Harnessing Ultrasound to Deliver RNA-based Therapies into Gut Cells

While biologic drugs hold enormous promise for treating a wide range of gastrointestinal disorders, delivering these large molecules into the GI tract is formidable. To address this challenge, Brigham and Women’s Hospital (BWH) researcher C. Giovanni Traverso, MB, BChir, PhD, and colleagues have developed an ultrasound method for delivering drugs and macromolecules into the gut.

The work began when BWH researcher Dr. Traverso, of the Division of Gastroenterology, Hepatology and Endoscopy, met patients who encountered difficulty self-administering and retaining enemas to treat inflammatory bowel disease. He collaborated with scientists at Massachusetts Institute of Technology to evaluate the potential for enhancing drug delivery through the application of low-frequency ultrasound. When used in the frequency range of 20-100kHz, ultrasound can induce pressure waves that cause micro-bubbles in the solution to oscillate. These can collapse when next to tissue, resulting in formation of micro-jets that enhance drug delivery.

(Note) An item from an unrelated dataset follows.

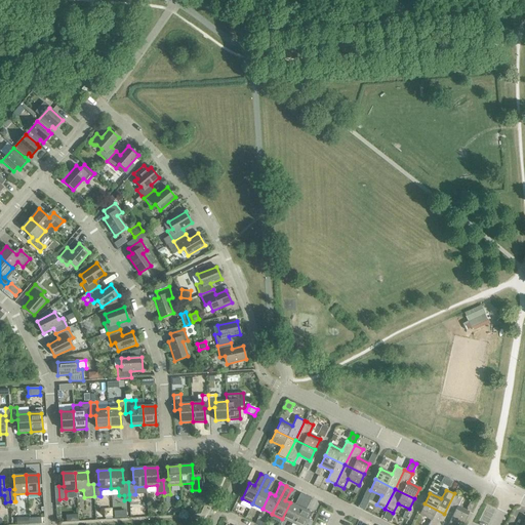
[(282,519),(292,523),(306,495),(300,493),(294,505),(290,502),(282,519)]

In 2015, the researchers reported on the ability of this process for rectal delivery of small-molecule drugs in mice and pigs while maintaining integrity of the colonic mucosa. This initial study also suggested the potential to deliver macromolecules, including insulin, and even larger molecules approaching the size of antibodies.

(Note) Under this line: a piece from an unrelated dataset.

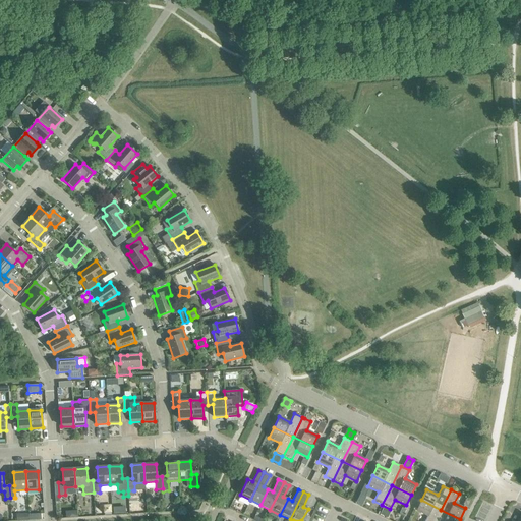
[(424,520),(435,520),(441,510),(421,500),(416,511),(427,516),(424,520)]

Using their ultrasound method, the researchers next applied the technology to a family of molecules susceptible to rapid degradation in the gastrointestinal tract, small interfering RNAs (siRNAs). In mouse models of colitis, siRNAs directed against the TNF-alpha gene, which helps promote inflammation, significantly reduced TNF-alpha protein levels in the colon and alleviated inflammation. This proof of principle, described in Gastroenterology in 2017, suggested the potential of this ultrasound-based approach as a drug delivery method in humans. A subsequent report published in October in the Journal of Controlled Release demonstrated the potential for larger particles to be delivered and retained locally in the tissue.

“Our approach eliminates the need for engineering new molecules or creating special formulations that can withstand the harsh conditions of the gastrointestinal tract,” says Dr. Traverso. “This could help accelerate biomedical research and early-stage target discovery.”

Dr. Traverso and colleagues, are now exploring ways to extend this research and translate it for clinical use.